DIPP aiming to reduce cost of funds

•The Centre is working on an industrial policy for backward areas of the northeast as well as the Himalayan States to subsidise the cost of capital, a senior official said.

•“It is a challenge to access funds in India,” said Department of Industrial Policy and Promotion (DIPP) Secretary Ramesh Abhishek.

•“Cost of funds is high, and the government is working to bring this down and make funds easily accessible. We have interest subsidy schemes specifically for more difficult areas like the northeast. We are trying to come out with an industrial policy for backward areas of northeast and the Himalayan States and we are going to see how we can subsidise the cost of capital in these areas,” he said at an interactive session on Make In India initiative online.

Online regulations

•Mr. Abhishek said norms were yet to be announced by the regulators concerned, including the RBI and the SEBI, regarding regulations for online lending platforms.

•“Those platforms are doing a good job.

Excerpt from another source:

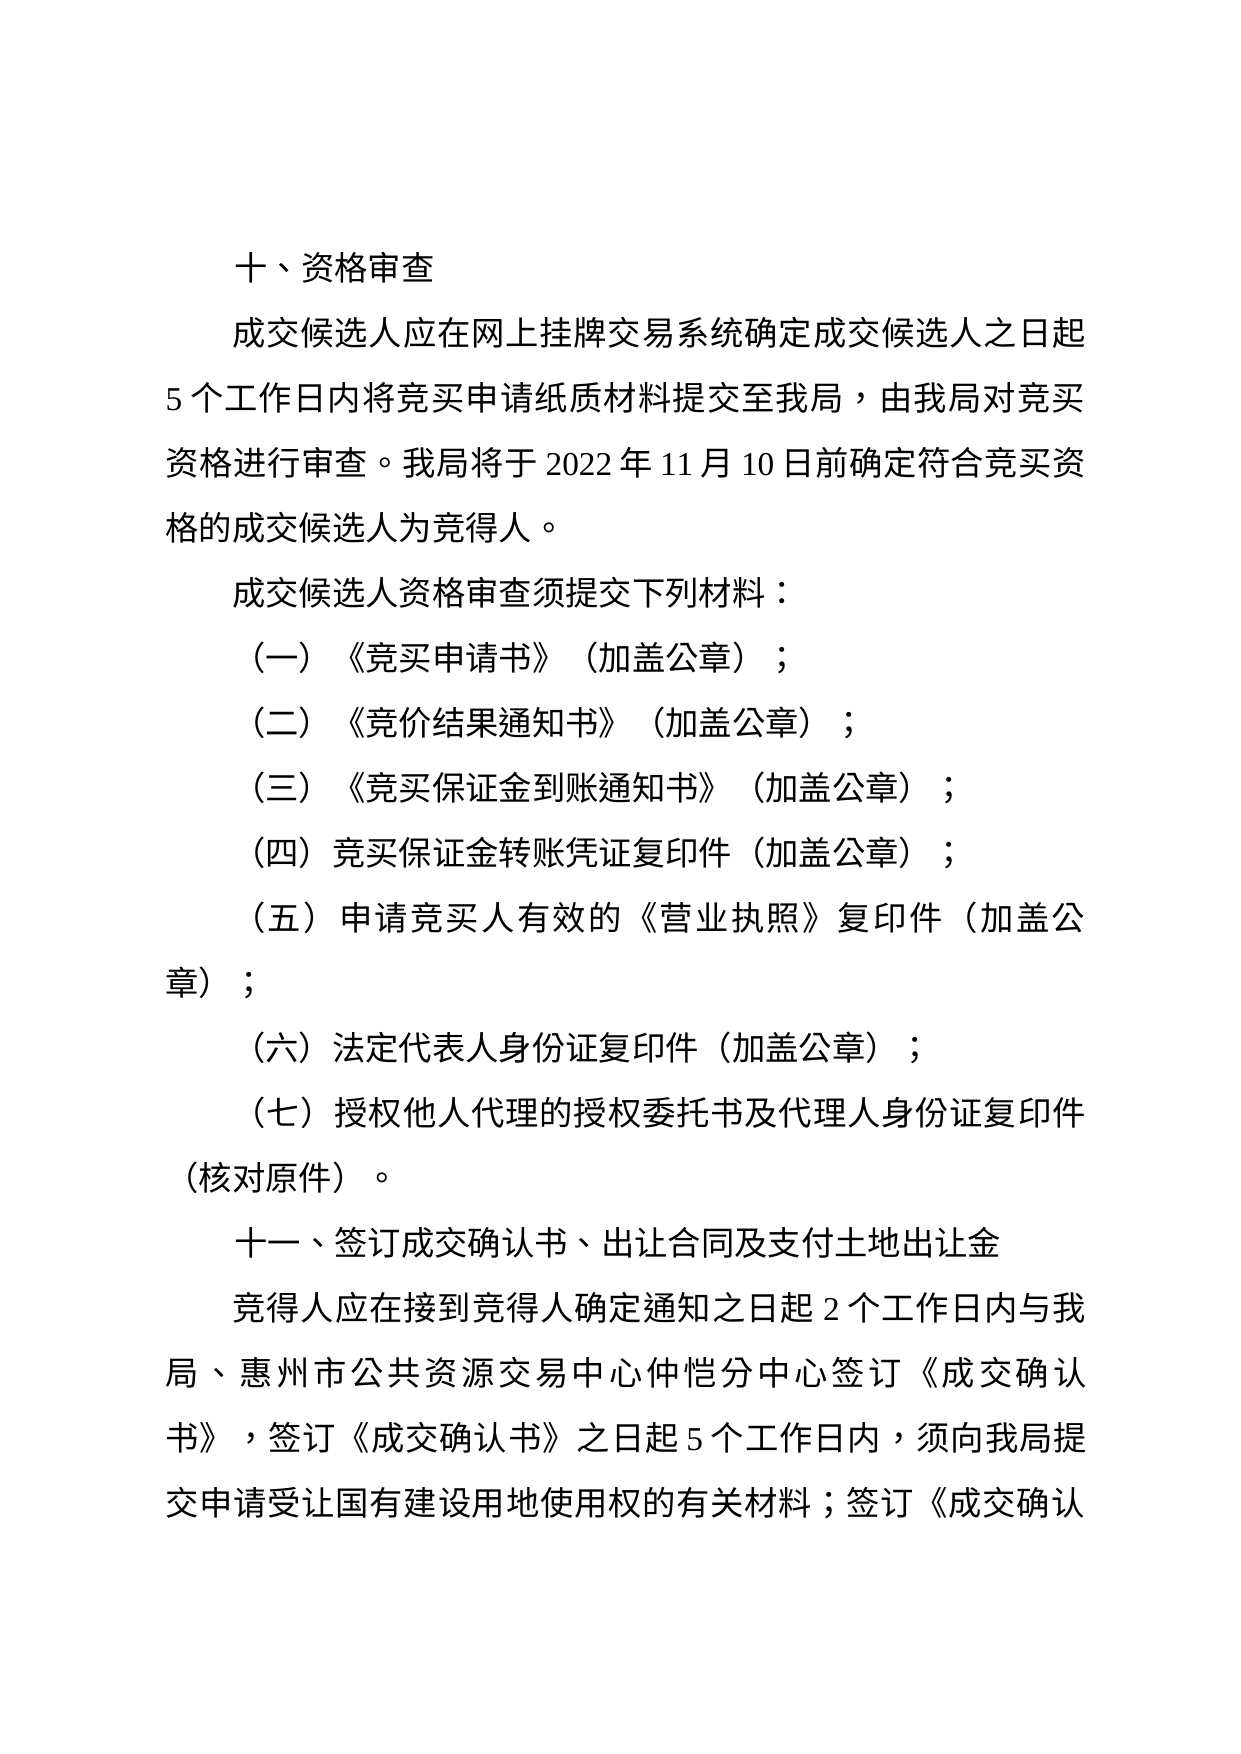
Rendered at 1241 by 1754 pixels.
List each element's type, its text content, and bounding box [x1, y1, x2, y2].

So we are hoping that regulators will come out soon with good and positive regulations so online platforms are able to do their business,” the DIPP Secretary said.

•On state-wise start-up policy, he said as of now there are 16 states that have their respective start-up policies and the Centre has asked the remaining states to soon join the initiative.

•Noting that start-up policy is important, he said start-ups are the biggest job creators. “We have to turn our youth into job givers not job seekers. Creating a start-up ecosystem [is] also important,” he said.

•The development of agriculture sector is a key priority area for the Centre, he said. The government is encouraging organic farming across the country and he has sought suggestions in this regard from the public.

•Mr. Abhishek said Invest India — the national investment promotion agency — in the last one and a half years had promoted foreign investments to the tune of $70 billion, of which already $3.1 billion worth of investments had come into the country. “This kind of hand holding was never done by the Centre earlier,” Mr. Abhishek added.

•On the matter of “troubles” relating to conversion of agricultural land to non-agricultural land for its commercial use, the official said it was a “tricky issue” and sought suggestions from stakeholders so that the Centre can form a view on it and then forward them to the state governments as land issues fall under the jurisdiction of states.